Segundo os dados analisados pelo Banco de Portugal:

  • Em Lisboa, a prestação teórica para uma casa de dimensão mediana equivale a cerca de 102% do rendimento mediano familiar;
  • No Porto, esse valor ronda os 84%.

Isto ajuda a explicar porque tantas pessoas estão a procurar habitação em concelhos periféricos ou a adiar a compra da primeira casa.


A maioria dos portugueses mantém prestações abaixo dos 20%

Há, no entanto, uma diferença importante entre quem compra casa hoje e quem já tinha crédito contratado.

Dados divulgados pelo Banco de Portugal, avança o Doutor Finanças, mostram que mais de metade dos créditos habitação existentes têm uma taxa de esforço igual ou inferior a 20%.

Isto acontece porque muitos destes empréstimos foram contratados antes da forte subida dos preços das casas registada nos últimos anos.


E os jovens?

Os apoios criados pelo Estado vieram facilitar a compra da primeira habitação para algumas pessoas até aos 35 anos.

A garantia pública permite, de acordo com o Doutor Finanças, em determinadas condições, obter financiamento até 100% do valor da casa. Entre os requisitos estão:

  • Ter entre 18 e 35 anos;
  • Ter domicílio fiscal em Portugal;
  • Não possuir habitação própria;
  • Ter rendimentos até ao limite do 8.º escalão do IRS.

Mesmo assim, os dados do Banco de Portugal mostram que os jovens que recorrem a esta medida apresentam, em média, taxas de esforço superiores às da generalidade dos compradores.


Resumo rápido

  • O valor do salário continua a ser um dos fatores mais importantes para comprar casa.
  • Especialistas e entidades de defesa do consumidor recomendam uma taxa de esforço até cerca de 35%.
  • O Banco de Portugal considera que valores acima de 40% representam uma situação de sobrecarga financeira.
  • Em muitas zonas do país, especialmente Lisboa e Porto, a prestação de uma casa de preço mediano já ultrapassa esse limite.
  • Os apoios aos jovens facilitam o acesso ao crédito, mas não eliminam o desafio dos preços elevados da habitação.


Perguntas Frequentes:

Qual é a taxa de esforço recomendada para comprar casa?

A DECO PROteste recomenda que não ultrapasse os 35% do rendimento líquido mensal.

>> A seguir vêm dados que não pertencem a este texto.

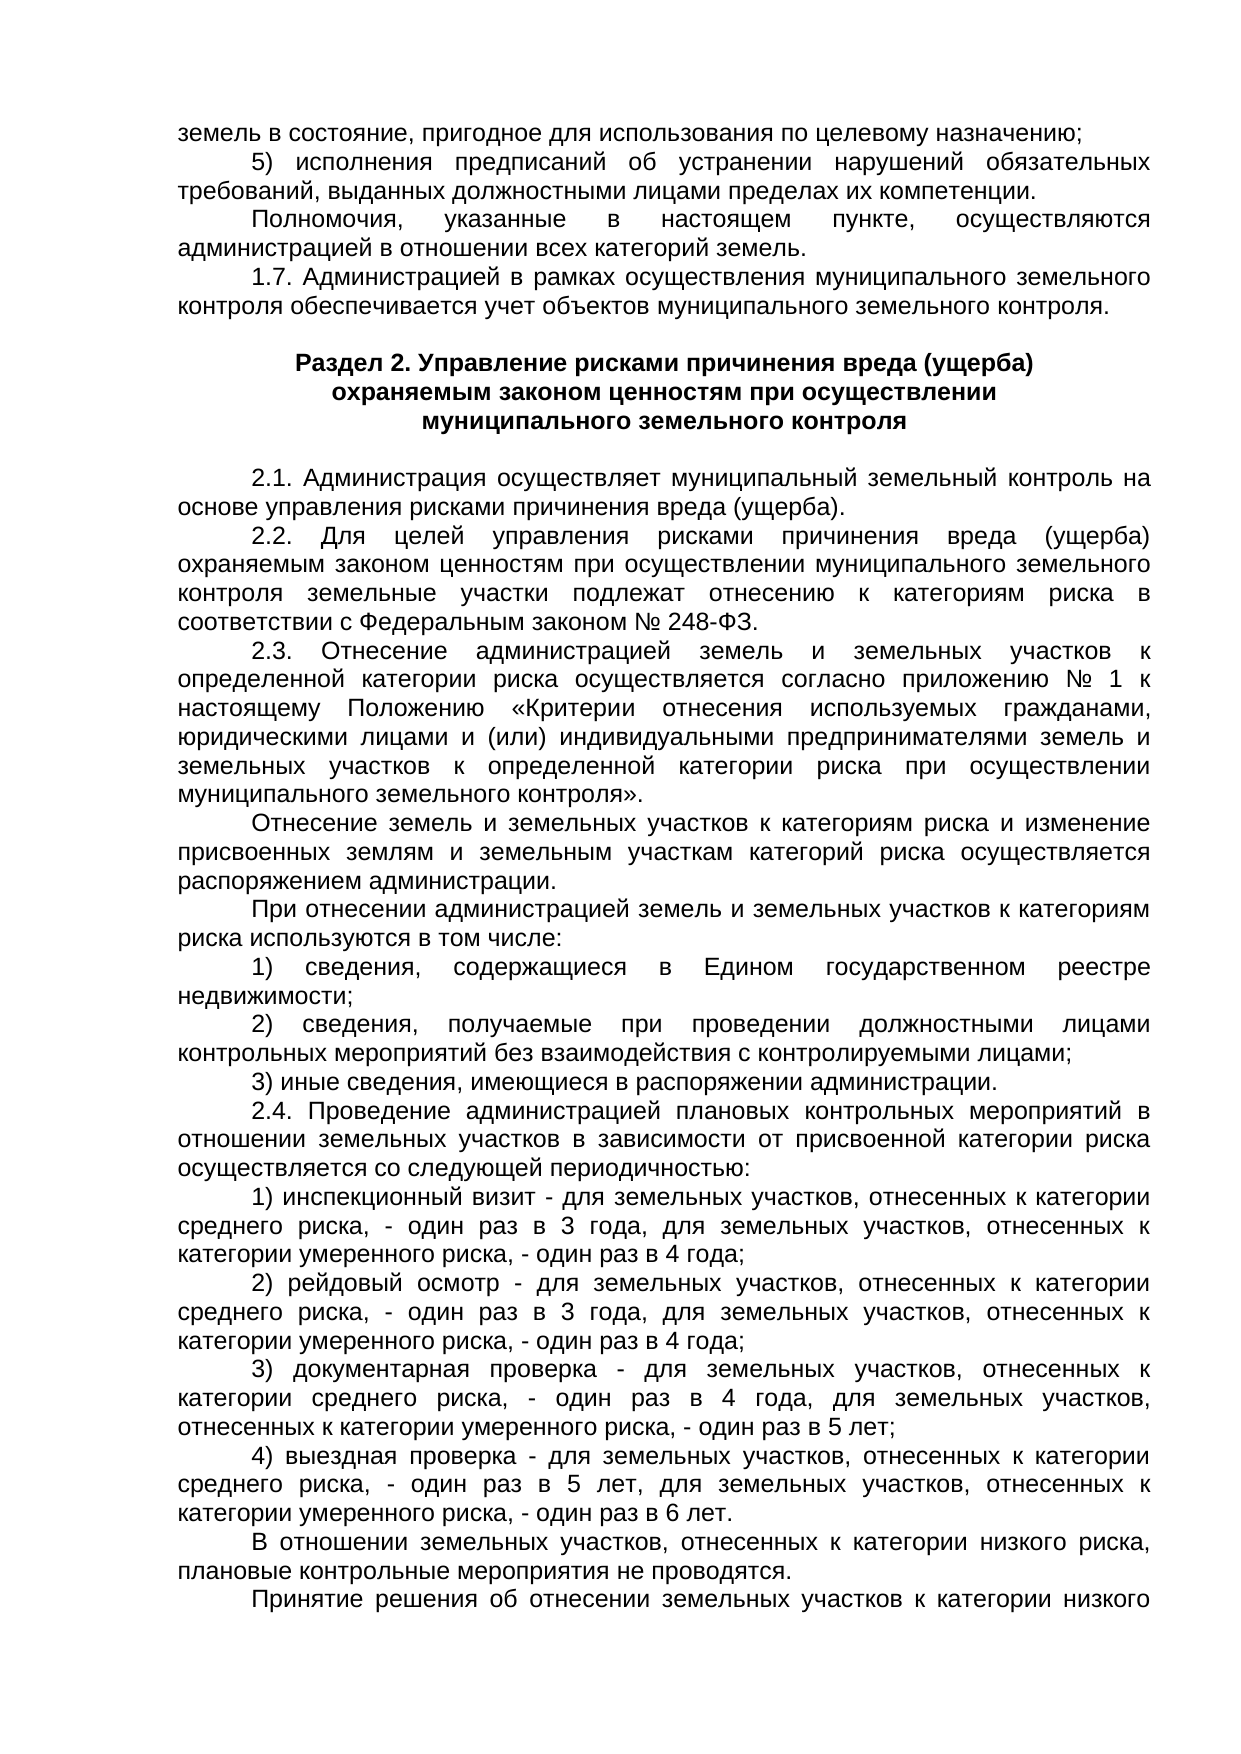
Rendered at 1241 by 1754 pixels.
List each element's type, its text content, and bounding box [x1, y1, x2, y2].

text 1.7. Администрацией в рамках осуществления муниципального земельного контроля обеспечивается учет объектов муниципального земельного контроля. [177, 262, 1152, 319]
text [177, 118, 1152, 147]
text 4) выездная проверка - для земельных участков, отнесенных к категории среднего риска, - один раз в 5 лет, для земельных участков, отнесенных к категории умеренного риска, - один раз в 6 лет. [177, 1441, 1152, 1527]
text 3) иные сведения, имеющиеся в распоряжении администрации. [177, 1067, 1152, 1096]
text 1) инспекционный визит - для земельных участков, отнесенных к категории среднего риска, - один раз в 3 года, для земельных участков, отнесенных к категории умеренного риска, - один раз в 4 года; [177, 1182, 1152, 1268]
text 3) документарная проверка - для земельных участков, отнесенных к категории среднего риска, - один раз в 4 года, для земельных участков, отнесенных к категории умеренного риска, - один раз в 5 лет; [177, 1354, 1152, 1441]
text 2.3. Отнесение администрацией земель и земельных участков к определенной категории риска осуществляется согласно приложению № 1 к настоящему Положению «Критерии отнесения используемых гражданами, юридическими лицами и (или) индивидуальными предпринимателями земель и земельных участков к определенной категории риска при осуществлении муниципального земельного контроля». [177, 636, 1152, 808]
text 2.2. Для целей управления рисками причинения вреда (ущерба) охраняемым законом ценностям при осуществлении муниципального земельного контроля земельные участки подлежат отнесению к категориям риска в соответствии с Федеральным законом № 248-ФЗ. [177, 521, 1152, 636]
text 2.4. Проведение администрацией плановых контрольных мероприятий в отношении земельных участков в зависимости от присвоенной категории риска осуществляется со следующей периодичностью: [177, 1096, 1152, 1182]
text 1) сведения, содержащиеся в Едином государственном реестре недвижимости; [177, 952, 1152, 1009]
text 2.1. Администрация осуществляет муниципальный земельный контроль на основе управления рисками причинения вреда (ущерба). [177, 463, 1152, 521]
text охраняемым законом ценностям при осуществлении [177, 377, 1152, 406]
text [177, 1584, 1152, 1613]
text 2) сведения, получаемые при проведении должностными лицами контрольных мероприятий без взаимодействия с контролируемыми лицами; [177, 1009, 1152, 1067]
text Отнесение земель и земельных участков к категориям риска и изменение присвоенных землям и земельным участкам категорий риска осуществляется распоряжением администрации. [177, 808, 1152, 894]
text В отношении земельных участков, отнесенных к категории низкого риска, плановые контрольные мероприятия не проводятся. [177, 1527, 1152, 1584]
text При отнесении администрацией земель и земельных участков к категориям риска используются в том числе: [177, 894, 1152, 952]
text 2) рейдовый осмотр - для земельных участков, отнесенных к категории среднего риска, - один раз в 3 года, для земельных участков, отнесенных к категории умеренного риска, - один раз в 4 года; [177, 1268, 1152, 1354]
text 5) исполнения предписаний об устранении нарушений обязательных требований, выданных должностными лицами пределах их компетенции. [177, 147, 1152, 204]
text Полномочия, указанные в настоящем пункте, осуществляются администрацией в отношении всех категорий земель. [177, 204, 1152, 262]
text Раздел 2. Управление рисками причинения вреда (ущерба) [177, 348, 1152, 377]
text муниципального земельного контроля [177, 406, 1152, 434]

O Banco de Portugal permite taxas de esforço mais elevadas?

Sim. As regras macroprudenciais permitem, de acordo com o Millennium, em determinadas situações, rácios mais elevados, embora o objetivo seja evitar situações de sobre-endividamento.

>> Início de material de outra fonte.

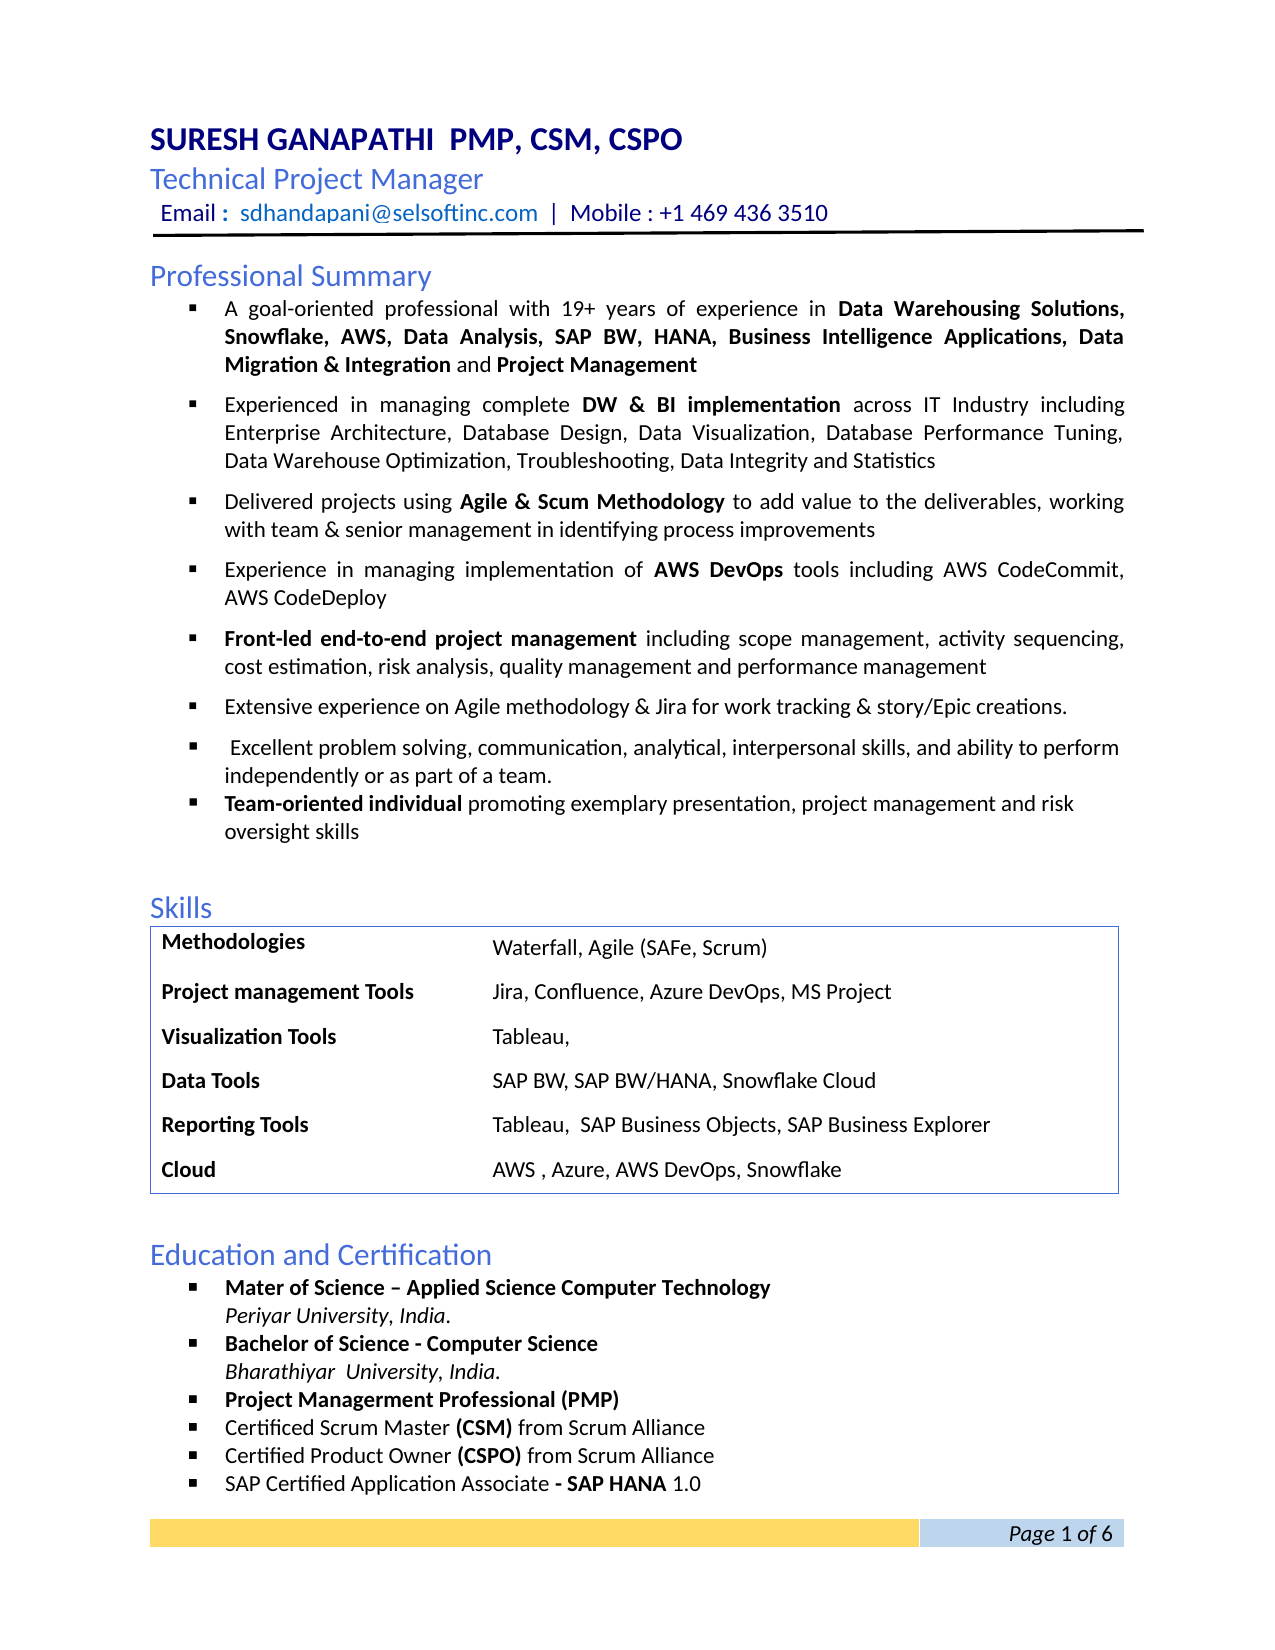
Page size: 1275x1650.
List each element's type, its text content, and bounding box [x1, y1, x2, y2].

É possível comprar casa sem entrada inicial?

Alguns jovens até aos 35 anos podem beneficiar da garantia pública do Estado, que permite financiamento até 100% do valor do imóvel, desde que cumpram os critérios de elegibilidade.

Comprar casa está mais difícil do que há alguns anos?

Sim. O Banco de Portugal concluiu que o peso das prestações da habitação face ao rendimento das famílias aumentou significativamente desde 2019, sobretudo devido à subida dos preços das casas e dos juros. Comprar casa pode vir a ficar ainda mais difícil.